Yes, this language is regular. Since this looks like homework, here's a hint: if the string bb isn't present, then the string consists of lots of blocks of strings of the form a* or a*b. Try seeing how to assemble the solution from this starting point.
EDIT: If this isn't a homework problem, here's one possible solution:
(a*(ba+)*b?)?
The idea is to decompose the string into a lot of long sequences of as with some b's interspersed in-between them. The first block of a's is at the front. Then, we repeatedly place down a b, at least one a, and then any number of additional as. Finally, we may optionally have one b at the end. As an alternative, we could have the empty string, so the entire thing is guarded by a ?.
Hope this helps!

regular expression to an English description

I'm really struggling with regular expressions. I have to give English descriptions of the following regular expressions can anyone please please please help me..
i. a(aa)*
ii. a(b*ab*ab*)*
iii. b(b*ab*ab*)*
heres my attempts but everyone else in the class has seems to have shorter answers.
i. Find a "a" followed by either zero or more times "aa"s should be seen
ii. Find a "a" followed by either zero or more times of this pattern :
(zero or more times "b" followed by zero or more times "ab" followed by zero or more times "ab")
iii. Find a "b" followed by either zero or more times of this pattern :
(zero or more times "b" followed by zero or more times "ab" followed by zero or more times "ab")
If those strings are actual regexes, they (completely) match the following:
An odd number of as.
A string starting with a, followed by any combination of as and bs, with an overall odd number of as.
A string starting with b, followed by any combination of as and bs, with an overall even number of as. Edge case: If the string contains more than one b, it needs to contain at least two as.
"Any combination" includes zero instances of each character.
Some possible matches for 1.:
a
aaa
aaaaaa
aaaaaaaa etc.
Some possible matches for 2.:
a
aaa
ababa
aaab
abbbbbbbbaa
ababababababa
Some possible matches for 3.:
b
baa
baba
baaaaaba
bbbbbbbbbbaa
bababababbbbb
There's a free tool Ultrapico Express which can help. Just run a match on any of the regexes you mentioned, then it should be relatively easy to translate into regular English;
i - an odd number of a's, with at least one a.
ii - an odd number of a's, with at least one a, and 0 or more b's between each pair of a's.
Your attempted solutions seem correct, but I would expect your professor will complain that you're description is rephrasing the RE and is not an English description of the result.
I'll leave iii back to you to re-word (mainly because it's more difficult than the other two and I'm lazy this morning!)
Let me hint you a bit:
How would you describe the regular expression 'a'? How about 'aa'?. Ok, now, how would you describe the expression 'a*' and '(aa)*' ? For the latter there is a pattern which is interesting. Now, try to combine them.

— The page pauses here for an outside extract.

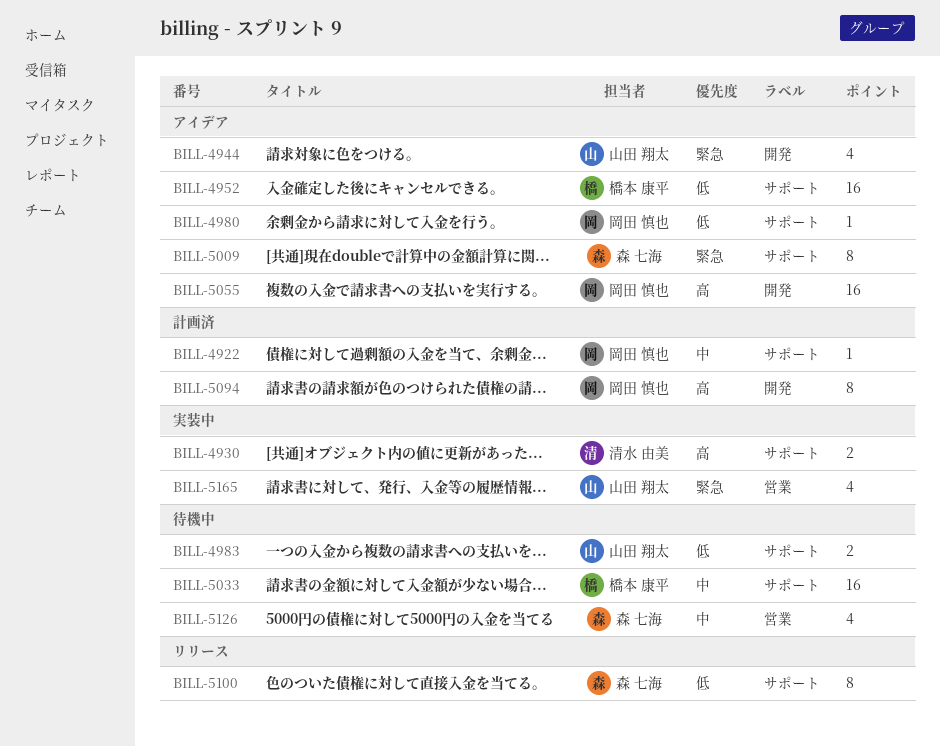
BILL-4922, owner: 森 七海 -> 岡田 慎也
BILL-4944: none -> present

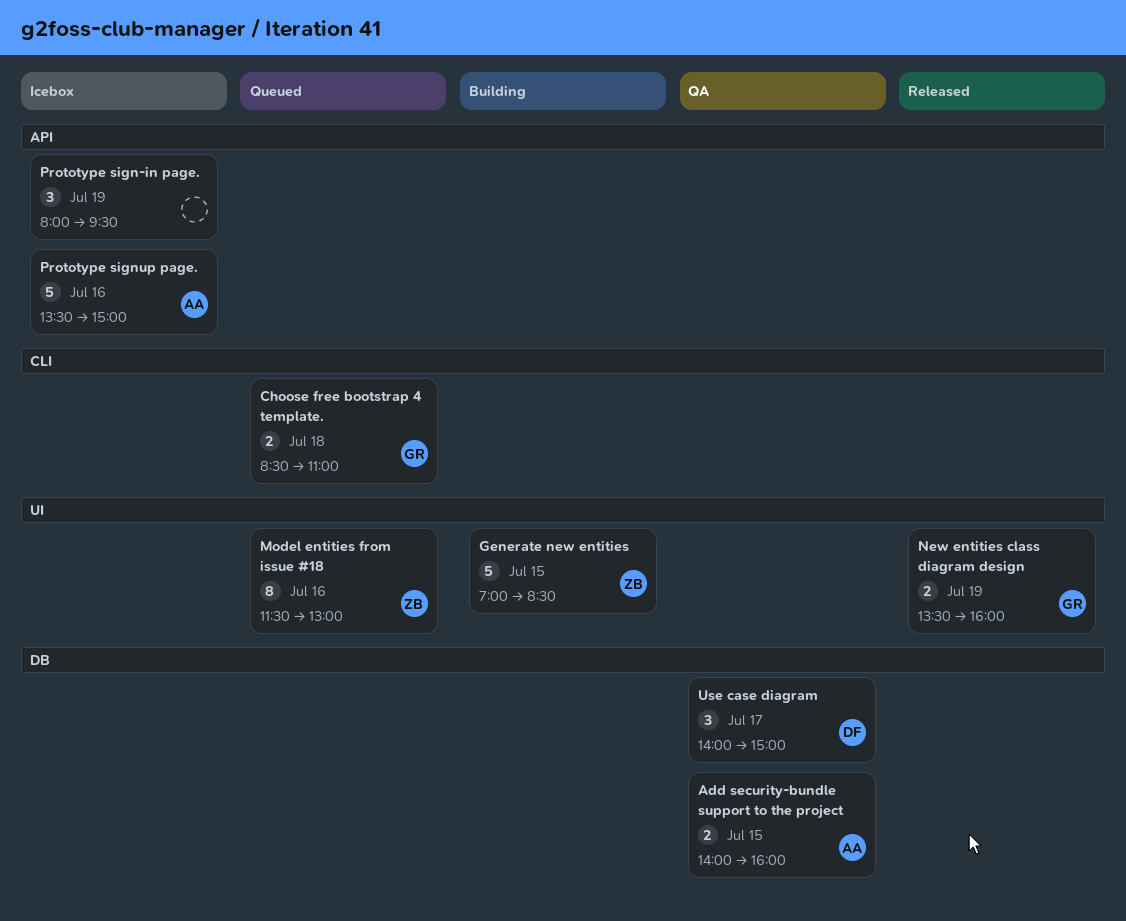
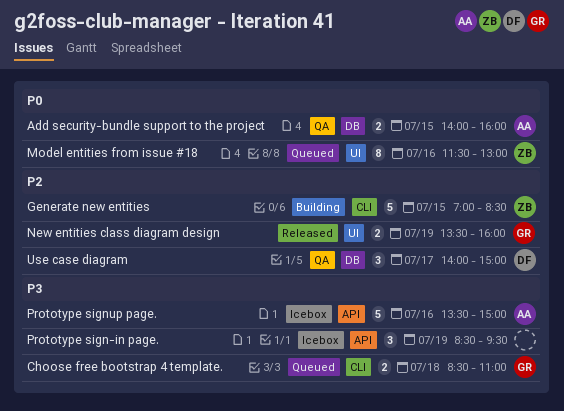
Generate new entities, label: UI -> CLI
Prototype sign-in page., begins: 08:00 -> 08:30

What is a(aa)* ? If you write down a couple of specimens for the regular language, there is a pattern you can spot.
Odd and even plays a role here.
The trick is to cut up the regular expression and understand each part. Then write down a couple of strings which are in the language the RE decides. Then look for a pattern. My guess is that this is what your TA/Prof wants you to do in order to understand the relationsship between an RE and the language it decides.
An odd number of as.
A string starting with a, followed by any combination of single as and multiple bs (zero or more), with an overall odd number of as.
A string starting with b, followed by any combination of single as and multiple bs (zero or more), with an overall even number of as.